### [O que se pede]
Enumere todos os critérios menores de diagnóstico indicados no trecho sobre esclerose sistêmica.

### [Trecho do documento]
====

Manifestações cardíacas: muitos pacientes não apresentam sintomas. Pode ocorrer espessamento das camadas musculares cardíacas, com consequente insuficiência cardíaca e arritmias.[13,14,16]

Manifestação renal: anteriormente a causa mais comum de morte, caracteriza-se por redução do fluxo sanguineo, gerando hipertensão, que pode tornar-se maligna, a crise renal esclerodérmica, uma das afecções mais temidas. Após a introdução de inibidores da enzima conversora de angiotensina no arsenal terapêutico, a crise renal deixou de ser a principal causa de morte relacionada a esclerose sistêmica, sendo substituída pela fibrose pulmonar.[13,16,18]

Manifestações musculoesqueléticas: dores articulares e redução da motilidade, que podem ocorrer em qualquer articulação.[13,16]

Diagnóstico

Existem vários critérios diagnósticos para Esclerose Sistêmica. Os primeiros critérios validados datam de 1980, e foram propostos pela American College of Rheumatology (na época denominada American Rheumatism Association). O diagnóstico é estabelecido na presença do critério maior ou dois ou mais dos critérios menores:[1,8]

- Critério maior: esclerodermia proximal (fibrose simétrica da pele proximal às metacarpofalangeanas ou metatarsofalangeanas).
- Critérios menores: esclerodactilia; ulcerações de polpas digitais ou reabsorção de falanges distais, como resultado de isquemia; fibrose nas bases pulmonares, presente na radiografia de tórax.

====

### [Dados fornecidos]
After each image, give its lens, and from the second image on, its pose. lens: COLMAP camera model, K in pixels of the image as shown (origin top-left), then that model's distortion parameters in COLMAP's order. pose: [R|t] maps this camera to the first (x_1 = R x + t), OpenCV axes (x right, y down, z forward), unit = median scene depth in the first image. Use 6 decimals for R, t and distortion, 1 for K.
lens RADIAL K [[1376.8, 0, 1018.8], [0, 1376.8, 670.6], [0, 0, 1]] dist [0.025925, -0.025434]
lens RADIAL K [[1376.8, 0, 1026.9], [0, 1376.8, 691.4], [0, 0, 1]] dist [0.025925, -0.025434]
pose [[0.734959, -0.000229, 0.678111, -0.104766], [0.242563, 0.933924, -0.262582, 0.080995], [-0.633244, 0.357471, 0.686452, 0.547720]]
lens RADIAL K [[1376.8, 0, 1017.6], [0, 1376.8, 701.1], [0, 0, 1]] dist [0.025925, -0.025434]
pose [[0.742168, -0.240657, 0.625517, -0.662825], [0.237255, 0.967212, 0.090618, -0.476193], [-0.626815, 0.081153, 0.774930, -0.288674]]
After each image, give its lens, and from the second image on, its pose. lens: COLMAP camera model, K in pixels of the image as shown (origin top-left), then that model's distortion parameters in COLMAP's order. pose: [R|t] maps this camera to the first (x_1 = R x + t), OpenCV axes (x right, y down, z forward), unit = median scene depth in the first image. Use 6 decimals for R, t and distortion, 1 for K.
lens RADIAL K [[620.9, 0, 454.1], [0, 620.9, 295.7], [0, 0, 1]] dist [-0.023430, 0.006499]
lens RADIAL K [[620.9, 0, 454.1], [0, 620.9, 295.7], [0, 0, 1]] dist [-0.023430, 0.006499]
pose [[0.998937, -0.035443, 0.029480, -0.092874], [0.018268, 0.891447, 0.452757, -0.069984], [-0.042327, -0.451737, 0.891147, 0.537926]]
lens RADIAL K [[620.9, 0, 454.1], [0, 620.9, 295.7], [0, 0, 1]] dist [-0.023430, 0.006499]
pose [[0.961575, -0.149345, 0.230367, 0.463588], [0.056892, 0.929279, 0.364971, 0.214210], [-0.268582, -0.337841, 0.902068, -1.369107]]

====

### [Resposta]
- Esclerodactilia
- Ulcerações de polpas digitais ou reabsorção de falanges distais, como resultado de isquemia
- Fibrose nas bases pulmonares, presente na radiografia de tórax